All over Liverpool, the rosy glow of sandstone appears where you least expect it. Redwall Abbey, "founded" by Brian Jacques to be the centre of his fictional universe, has a bit of Childwall Abbey and a bit of Stanley Park. But Brian's other chief edifice, the badger warlords' mountain fortress of Salamandastron, is down to his own imagination - there aren't many extinct volcanoes on Merseyside.
The other legacy of the city where the author has spent his life is the racket. Nobody in Liverpool or Redwall keeps their mouth shut for long and Brian, as might be expected from a playwright, radio presenter and former stand-up comic, has created a clamour of voices for the raucous but peace-loving community of woodland creatures - and its enemies.
His mouthy fraternity of shrews are, he admits, directly inspired by the Liverpool dockers while the stoats are more East End barrow boy. The trusty bucolic moles reflect the Somerset locals he met in another of his past lives, as a lorry driver; the pukka hares of his forthcoming novel, The Long Patrol, are modelled on a retired Army captain he once worked for.
With his enthusiasm for wordplay, he gives his various tribes unique languages. "Nofeed lazymouths" says the pigmy shrews' queen in Martin the Warrior; "ganna aitcha" warns the marsh dipper. These and recurring poems, songs and riddles make the Redwall novels rewarding for sophisticated readers, although nine-year-olds upwards enjoy them.
The Long Patrol, to be published in July, is the tenth since 1984 when Brian wrote Redwall for children at the Royal Wavertree School for the Blind (hence the voices). Hutchinson, the publishers, are celebrating 10 years of the paperback series with a special edition, also due in July.
The Long Patrol, which follows an idealistic recruit's career in the band of crack warriors who defend Salamandastron against the greatrats and other nasties, is firmly in the tradition of Redwall tales. A rhyming picture book, The Great Redwall Feast, appeared last year to satisfy younger children who have clamoured for a seat at the Jacques table.
Feasting and comfort eating are revered arts at the Abbey. No tale is complete without its vegetarian banquet, honey-laden afternoon tea or picnic. In Brian's hierarchy of the species, the baddies - inevitably the reptiles and the less cuddly mammals such as ferrets, rats and weasels - scratch around for grubs while the goodies (led by the mouse dynasty of Redwall) get the goodies: the deeper'n'ever turnip'n'tater'n'beetroot pie and the meadowcream trifle. While the children (especially those in the United States, who queue all day to have books signed) demand Redwall birthday teas, adult readers of the more evocative cookbooks savour the Abbey kitchen scenes, which give new meaning to the term "Aga saga".

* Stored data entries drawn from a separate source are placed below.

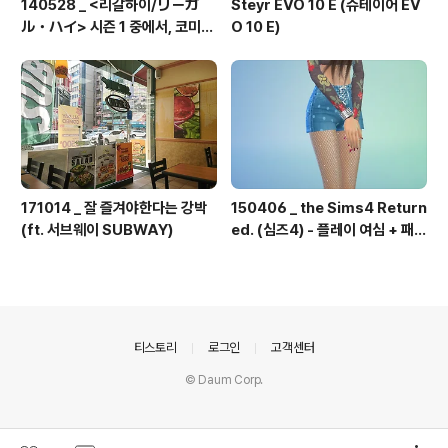
140528 _ <리갈하이/リーガ
Steyr EVO 10 E (슈테이어 EV
ル・ハイ> 시즌 1 중에서, 코미카
O 10 E)
도의 직설
171014 _ 잘 즐겨야한다는 강박
150406 _ the Sims4 Return
(ft. 서브웨이 SUBWAY)
ed. (심즈4) - 플레이 여심 + 패션
#1
의안내
티스토리
로그인
고객센터
© Daum Corp.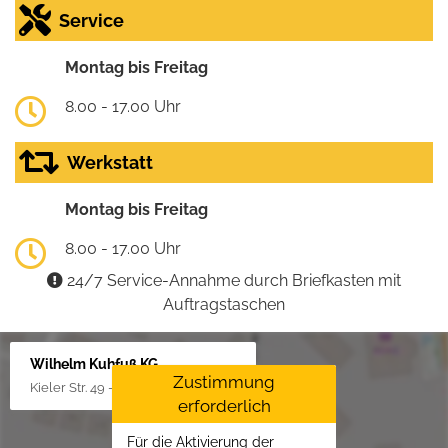
Service
Montag bis Freitag
8.00 - 17.00 Uhr
Werkstatt
Montag bis Freitag
8.00 - 17.00 Uhr
24/7 Service-Annahme durch Briefkasten mit
Auftragstaschen
Wilhelm Kuhfuß KG
Zustimmung
Kieler Str. 49 - 51, 25451 Quickborn
erforderlich
Für die Aktivierung der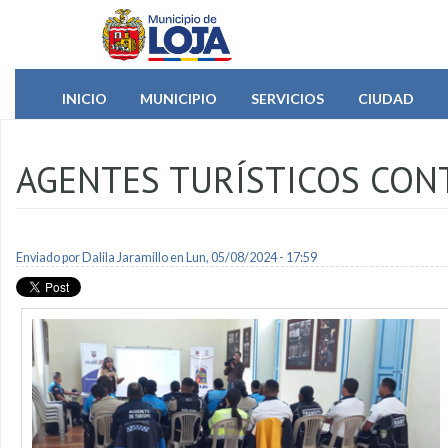
Pasar al contenido principal
INICIO
MUNICIPIO
SERVICIOS
CIUDAD
AGENTES TURÍSTICOS CON
Enviado por
Dalila Jaramillo
en Lun, 05/08/2024 - 17:59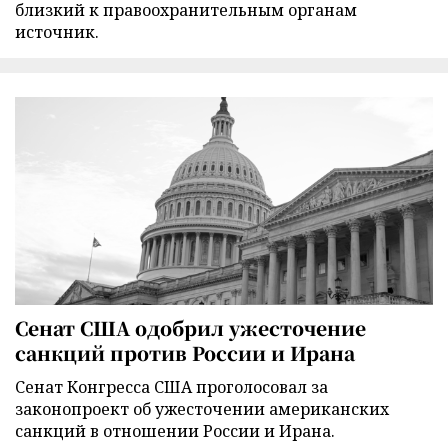
близкий к правоохранительным органам
источник.
Сенат США одобрил ужесточение
санкций против России и Ирана
Сенат Конгресса США проголосовал за
законопроект об ужесточении американских
санкций в отношении России и Ирана.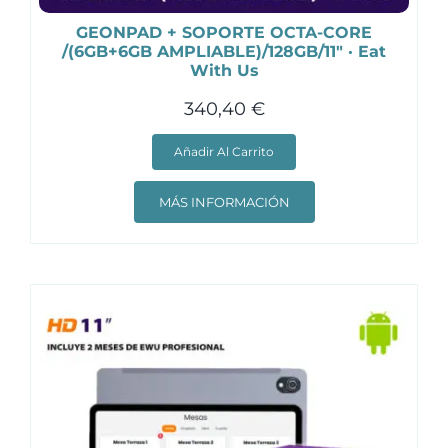
GEONPAD + SOPORTE OCTA-CORE
/(6GB+6GB AMPLIABLE)/128GB/11″ · Eat
With Us
340,40
€
Añadir Al Carrito
MÁS INFORMACIÓN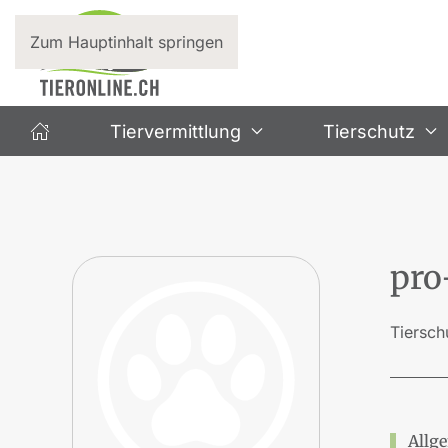
Zum Hauptinhalt springen
Tiervermittlung
Tierschutz
pro
Tiersch
Allge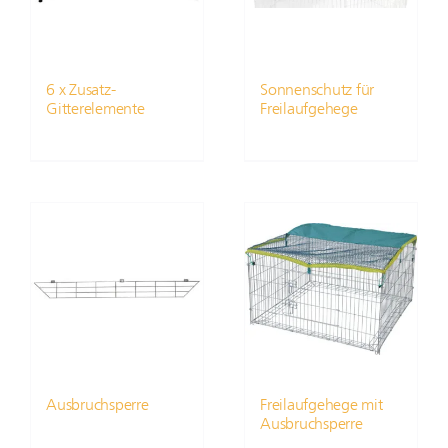
6 x Zusatz-
Sonnenschutz für
Gitterelemente
Freilaufgehege
Ausbruchsperre
Freilaufgehege mit
Ausbruchsperre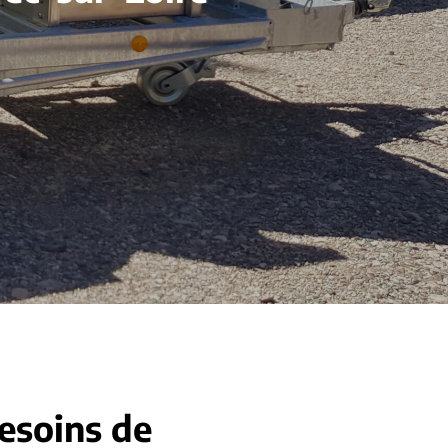
besoins de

Brian's woodland creatures are all obsessed with food but it represents more than fodder. That they are always either starving or stuffed at the banquet reflects the parallels between the life of a minor beast and the state of childhood: all immediate predicaments and extreme sensations.
Over a modest lunch (a small portion of scampi and no pudding) the creator of the feasts explains how he deliberately casts the smallest creatures - squirrels, moles and watervoles - in heroic roles with accompanying tests and challenges. "They are in the position of the child. They have the potential to be heroic, but not through magic. There's no magic in the books. They do it all through their own initiative."
The novels embrace potentially difficult topics such as violence, war and death. Martin the Warrior in particular puts the cycle of oppression and war-mongering and "the burning hate that drives you on to slay enemies" in context. The definition of a good warrior is one of Brian's preoccupations. "A warrior does not have to be Arnold Schwarzenegger or have a black belt. It's someone who is not a bully, someone who would try to help weaker creatures, who is trusted by friends."
Many of his previous jobs - policeman, docker, front man in a folk band complete the list - have shown him how groups operate with and without strong leaders. The rebel squirrels in Martin the Warrior, he says, are "basically a bunch of scallys with no one in charge".
His characters are psychologically complex, but the moral lines are clear "You can't have sympathetic baddies and schizophrenic goodies. But Tramun Clogg (the hapless pirate chief in Martin the Warrior) is a villain you can laugh at."
For last year's novel, The Pearls of Lutra, he created his most stylish villain yet in Ulboz, a designer ratfink who wears nail polish and silk smoking jackets. Pleasantly scary, certainly creepy, but not the stuff of nightmares. "The baddies are only allowed to kill each other," says Brian.
Another note of reassurance: there will be at least one Redwall book a year for the foreseeable future. Good news if you can stand the heat in the kitchen, not tomention the din.